In Sections 3, 4 we investigate the impact of a misspecified prior on the key metrics of a MAB experiment. Note that the consequences of a mismatch between the assumed and actual prior distribution have recently received a fair amount of attention in the literature (Rouder, 2014; de Heide and Grünwald, 2017; Hendriksen et al., 2018).

In the following simulation study (all simulations are run in R (R Core Team. R, 2016) using the bandit package (Lotze and Loecher, 2014)) we repeated each experiment 500 times with $k = 10$ arms for a maximum of $N_{m a x} = 1000$ periods. Each “batch” consisted of a total of $n_{b a t c h} = k \times 50$ Bernoulli trials distributed across the k arms. We need to distinguish between two implementations of the prior distributions (each a beta distr. with parameters $α, β$ ):

1. Sampling the true values for the k binomial probabilities $p_{i}$ . We analyze 2 “effect sizes”:

a. “large”: $p_{i}$ concentrated in the range $[0.05, 0.14]$ ( $α = 8.8, β = 84$ ).

b. “small”: $p_{i}$ concentrated in the (4 times narrower) range $[0.05, 0.14]$ ( $α = 61.5, β = 941$ ).

2. The assumed prior in the computation of the posterior. We analyze three types: i) a uniform ( $α = 1, β = 1$ ), ii) a perfect match (assumed equal true prior), and iii) “strong disagreement” (a 3 times higher mean of the true prior than the assumed, equal variance).

Hence, we report on a total of $2 \times 3$ groups of experiments.

3 Infinite Experiments

In principle, bandits can run indefinitely, hence never forfeiting exploration, with the appealing consequence that the superior arms will eventually be correctly identified.

The top row of Figure 1 shows the temporal evolution of the distribution of the expected regret per time period $L_{t}$ for the case of relatively large effect sizes. With the exception of persistent outliers, the regret in the first two panels quickly decays to zero as sub-optimal arms are identified and decreasingly likely to receive further explorative samples. The rightmost panel illustrates the effects of a strong disagreement between the assumed and actual prior distribution; while the median regret also decreases, its interquartile range as well as the $95 %$ percentile do not decrease. For the smaller effect size (bottom row), even the median regret does not seem to improve as time passes. Note the similarity of the results for the uniform and the perfectly matched prior which would support the perceived robustness of a non-informative prior. Maybe there is little to be gained (middle panels) but much to be lost (rightmost panels) if one tried to carefully calibrate the prior to the expected actual Bernoulli rates of the particular situation? We will address this question in the next section.

FIGURE 1

FIGURE 1. Boxplots depicting expected regret per time period $L_{t}$ for (top row) large and (bottom row) small effect sizes. The columns correspond to the three assumed priors outlined in the main text.

4 Stopped Experiments

In reality, infinitely long running experiments are rarely practical or even feasible. The purpose of experimentation is typically to identify superior treatments and eliminate inferior ones. We will discuss and implement two stopping rules both based on the posterior probability $w_{a, t}$ of arm a being optimal at time t. Of course, in practice, a maximum sample size is often enforced as a third termination criterion.

● ● ● ●

EXERCISE OBJECTIVE
From the passage on bandit simulations with misspecified priors, return the text from "In principle, bandits" to "be correctly identified." word for word.

● ● ● ●

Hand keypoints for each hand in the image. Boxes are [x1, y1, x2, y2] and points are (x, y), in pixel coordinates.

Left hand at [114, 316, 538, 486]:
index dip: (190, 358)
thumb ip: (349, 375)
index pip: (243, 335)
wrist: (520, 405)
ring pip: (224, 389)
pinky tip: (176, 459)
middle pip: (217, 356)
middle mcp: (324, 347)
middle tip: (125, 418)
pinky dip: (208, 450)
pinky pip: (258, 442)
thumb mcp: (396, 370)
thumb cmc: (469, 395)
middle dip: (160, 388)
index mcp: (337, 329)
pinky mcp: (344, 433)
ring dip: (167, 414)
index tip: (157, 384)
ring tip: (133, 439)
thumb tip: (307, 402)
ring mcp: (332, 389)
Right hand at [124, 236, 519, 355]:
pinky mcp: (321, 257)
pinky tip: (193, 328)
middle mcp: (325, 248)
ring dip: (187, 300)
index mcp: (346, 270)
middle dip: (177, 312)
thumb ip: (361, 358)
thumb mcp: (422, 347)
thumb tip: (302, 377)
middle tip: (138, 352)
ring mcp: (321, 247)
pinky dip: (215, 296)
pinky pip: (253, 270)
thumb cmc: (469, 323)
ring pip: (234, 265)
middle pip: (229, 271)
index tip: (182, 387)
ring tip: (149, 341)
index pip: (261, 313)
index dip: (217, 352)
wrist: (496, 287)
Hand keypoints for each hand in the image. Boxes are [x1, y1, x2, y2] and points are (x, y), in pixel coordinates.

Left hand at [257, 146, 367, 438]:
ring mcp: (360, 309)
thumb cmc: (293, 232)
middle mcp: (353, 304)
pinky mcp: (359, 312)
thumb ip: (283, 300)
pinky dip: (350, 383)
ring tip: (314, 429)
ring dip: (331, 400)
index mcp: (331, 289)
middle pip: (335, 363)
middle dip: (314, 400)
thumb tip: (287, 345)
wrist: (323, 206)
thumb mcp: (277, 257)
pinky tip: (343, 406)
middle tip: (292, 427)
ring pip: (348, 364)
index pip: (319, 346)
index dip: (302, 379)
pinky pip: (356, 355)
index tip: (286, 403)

● ● ● ●

EXPECTED OUTPUT
In principle, bandits can run indefinitely, hence never forfeiting exploration, with the appealing consequence that the superior arms will eventually be correctly identified.